Women to Watch

71% das mulheres já sofreram assédio nas capitais brasileiras

Levantamento da Ipsos-Ipec revela que ruas, transporte público e ambiente de trabalho concentram os casos

i 5 de março de 2026 - 6h00

Sete em cada 10 mulheres que vivem em grandes capitais brasileiras afirmam já ter sofrido algum tipo de assédio, e o ambiente de trabalho é o terceiro lugar onde esse tipo de caso mais ocorre. O dado faz parte da pesquisa “Viver nas Cidades: Mulheres 2026”, realizada pelo Instituto Cidades Sustentáveis em parceria com a Ipsos-Ipec, que investigou a percepção de moradores de 10 capitais sobre violência de gênero e divisão de tarefas domésticas.

Segundo o levantamento, 71% das mulheres entrevistadas relataram ter passado por situações de assédio em pelo menos um dos seis ambientes analisados: ruas e espaços públicos, transporte público, ambiente de trabalho, ambiente doméstico, bares ou casas noturnas e transporte particular.

As ruas, praças e parques aparecem como os locais onde o assédio é mais frequente, seguidos pelo transporte público. Em terceiro lugar está o ambiente de trabalho, com 36%. Embora os percentuais variem entre as capitais analisadas (Belém, Belo Horizonte, Fortaleza, Goiânia, Manaus, Porto Alegre, Recife, Rio de Janeiro, Salvador e São Paulo), a incidência do problema permanece alta em todas elas.

Assédio no trabalho

Entre as mulheres que afirmam já ter sofrido assédio no ambiente de trabalho nas capitais brasileiras (36%), a maior incidência aparece na faixa etária de 25 a 34 anos: 41% relataram ter passado por esse tipo de situação. Em seguida estão as mulheres entre 35 e 44 anos (37%) e aquelas com 60 anos ou mais (35%).

O levantamento também indica desigualdade racial, visto que as mulheres pretas são as que mais relatam episódios de assédio no trabalho, com 36%.

Em relação às cidades, Salvador e Porto Alegre lideram o ranking de capitais com maior incidência de assédio no trabalho, ambas com 42% das entrevistadas afirmando já ter vivido esse tipo de situação. Na sequência aparecem Belém (41%), além de Belo Horizonte e Fortaleza, empatadas com 38%.

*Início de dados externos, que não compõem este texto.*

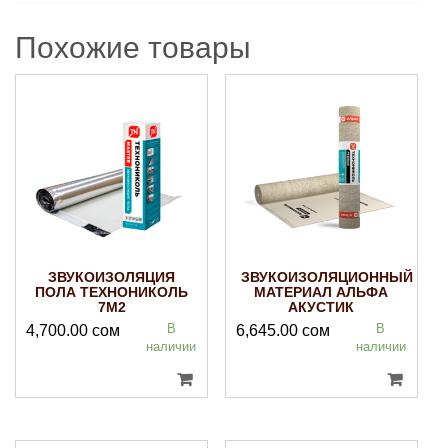
Похожие товары
ЗВУКОИЗОЛЯЦИЯ
ЗВУКОИЗОЛЯЦИОННЫЙ
ПОЛА ТЕХНОНИКОЛЬ
МАТЕРИАЛ АЛЬФА
7М2
АКУСТИК
В
В
4,700.00
сом
6,645.00
сом
наличии
наличии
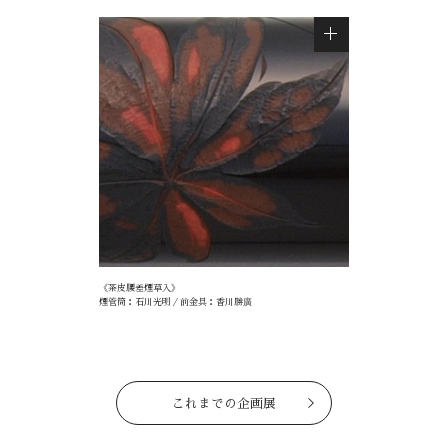
《茶皮腰差煙草入》
煙管筒：石川光明／前金具：香川勝廣
これまでの企画展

Punição mais dura e proteção às vítimas

Para Jorge Abrahão, coordenador-geral do Instituto Cidades Sustentáveis, os dados reforçam a necessidade de políticas públicas estruturais. “Podemos e devemos fazer muito mais para enfrentar a violência contra a mulher. Além de punir os infratores, ampliar os canais de denúncia e promover campanhas, precisamos criar políticas públicas efetivas, que de fato promovam uma mudança estrutural na sociedade”, diz.

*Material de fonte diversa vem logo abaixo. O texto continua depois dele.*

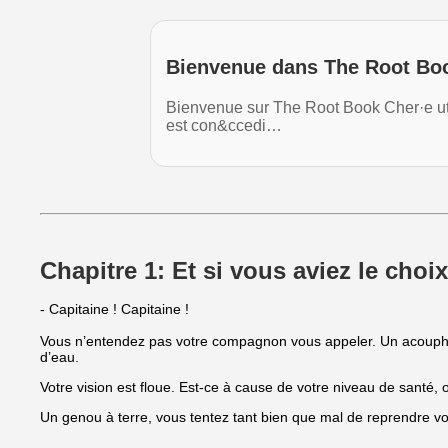
Bienvenue dans The Root Book
Bienvenue sur The Root Book Cher·e utili
est con&ccedi…
Chapitre 1: Et si vous aviez le choix
- Capitaine ! Capitaine !
Vous n’entendez pas votre compagnon vous appeler. Un acouphène 
d’eau.
Votre vision est floue. Est-ce à cause de votre niveau de santé,
Un genou à terre, vous tentez tant bien que mal de reprendre vot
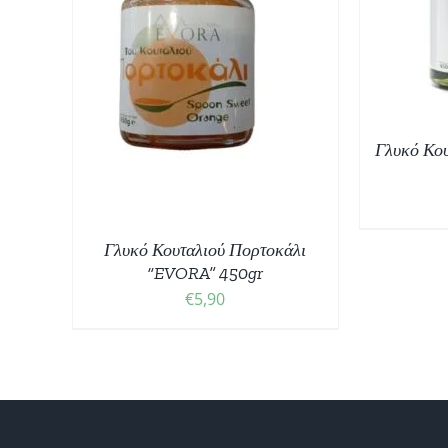
ΠΡ
ΛΕΠΤΟΜΈΡΕΙΕΣ
ΘΙ
/
Γλυκό Κο
Γλυκό Κουταλιού Πορτοκάλι
“EVORA” 450gr
€
5,90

Entre as medidas consideradas prioritárias pelos entrevistados para enfrentar a violência contra as mulheres, o aumento das penas para agressores aparece em primeiro lugar, citado por 55% da amostra. Em seguida, 48% defendem a ampliação dos serviços de proteção às vítimas.

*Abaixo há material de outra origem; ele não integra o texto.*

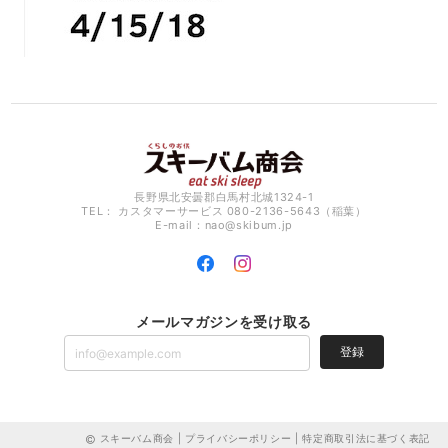
長野県北安曇郡白馬村北城1324-1
TEL： カスタマーサービス 080-2136-5643（稲葉）
E-mail：
nao@skibum.jp
メールマガジンを受け取る
登録
スキーバム商会 |
プライバシーポリシー
|
特定商取引法に基づく表記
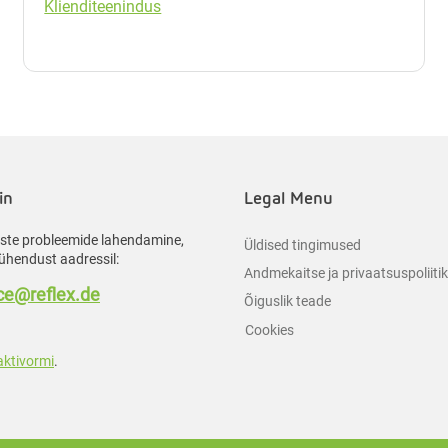
Klienditeenindus
in
Legal Menu
liste probleemide lahendamine,
Üldised tingimused
ühendust aadressil:
Andmekaitse ja privaatsuspoliiti
e@reflex.de
Õiguslik teade
Cookies
aktivormi
.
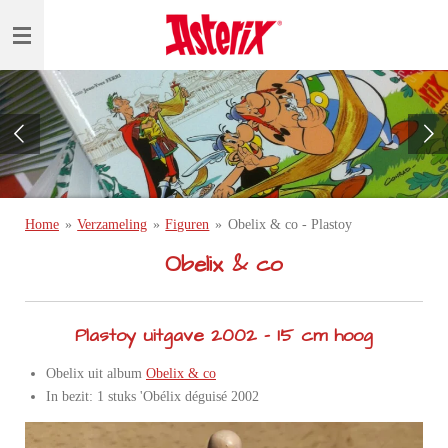
Ga
direct
naar
de
hoofdinhoud
Home
»
Verzameling
»
Figuren
»
Obelix & co - Plastoy
Obelix & co
Plastoy uitgave 2002 - 15 cm hoog
Obelix uit album
Obelix & co
In bezit: 1 stuks 'Obélix déguisé 2002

Essas duas propostas lideram o ranking de respostas em todas as capitais pesquisadas, indicando um consenso sobre a necessidade de respostas mais firmes do poder público.

Desigualdade dentro de casa

A pesquisa também investigou a percepção sobre a divisão de tarefas domésticas e encontrou diferenças significativas entre homens e mulheres. Para 39% dos entrevistados, as atividades domésticas são responsabilidade de todos, mas acabam sendo realizadas majoritariamente por elas. Já 37% acreditam que essas tarefas são divididas igualmente entre homens e mulheres.

Quando analisado o recorte de gênero, no entanto, surgem discrepâncias: 44% das mulheres dizem que acabam fazendo a maior parte das tarefas, enquanto apenas 32% dos homens reconhecem essa desigualdade. Por outro lado, 47% dos homens afirmam que as atividades domésticas são divididas de forma igual, percepção compartilhada por apenas 28% das mulheres.

O levantamento ouviu 3.500 pessoas com 16 anos ou mais, residentes nas dez capitais pesquisadas. As entrevistas foram realizadas em dezembro de 2025.